In the call of Massachusetts for the Convention, as issued, the objects proposed were to deliberate on the dangers to which the Eastern section of the Union was exposed by the war; to devise, if practicable, means of security and defence, "not repugnant to their obligations as members of the Union," and to inquire whether the Constitution of the "nation" could not be improved by amendments on the initiative of these States, or through a new Constitutional Convention,[2] either of all the States, as provided by the Constitution, or, if that mode of proceeding should be deemed impracticable, of such as should approve of holding it. That to secure such a convention as the Constitution provides for would be impracticable was the opinion of the committee on whose report the resolution was adopted.[3]

Both the resolution and the call were promptly referred by the General Assembly of Connecticut to a special committee. Its report was drafted by Roger Minott Sherman (though not the chairman) and recommended that Connecticut send delegates, as requested.[4] The paper was moderate in tone. Connecticut has never been inclined to move in the field either of law or philosophy as rapidly or as uncompromisingly as Massachusetts.

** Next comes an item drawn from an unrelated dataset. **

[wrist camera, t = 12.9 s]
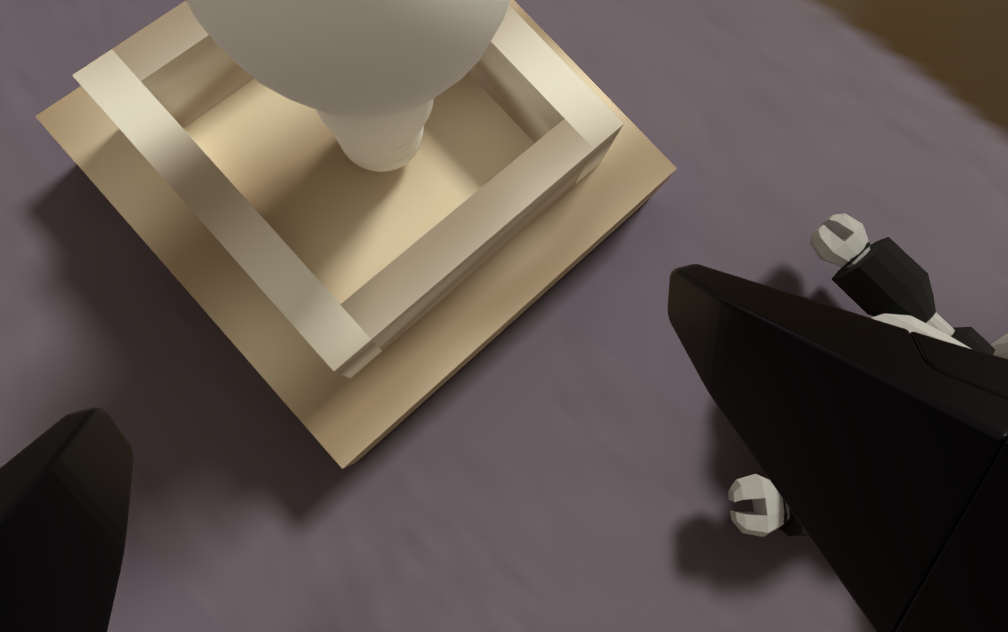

The Massachusetts delegates to the Hartford Convention were appointed by the terms of the resolution to "confer with delegates from the other New England States, or any other, upon the subject of their public grievances and concerns; and upon the best means of preserving our resources; and of defence against the enemy; and to devise and suggest for adoption by those respective States such measures as they may deem expedient; and also to take measures, if they shall think it proper, for procuring a convention of delegates from all the United States in order to revise the Constitution thereof, and more effectually to secure the support and attachment of all the people, by placing all upon the basis of fair representation."

  1. Davis, Rise and Fall of the Confederate Government, I, 232.
  2. Dwight, History of the Hartford Convention, 343.
  3. Adams, History of the United States, VIII, 225.
  4. Goodrich, Recollections of a Life Time, II, 27.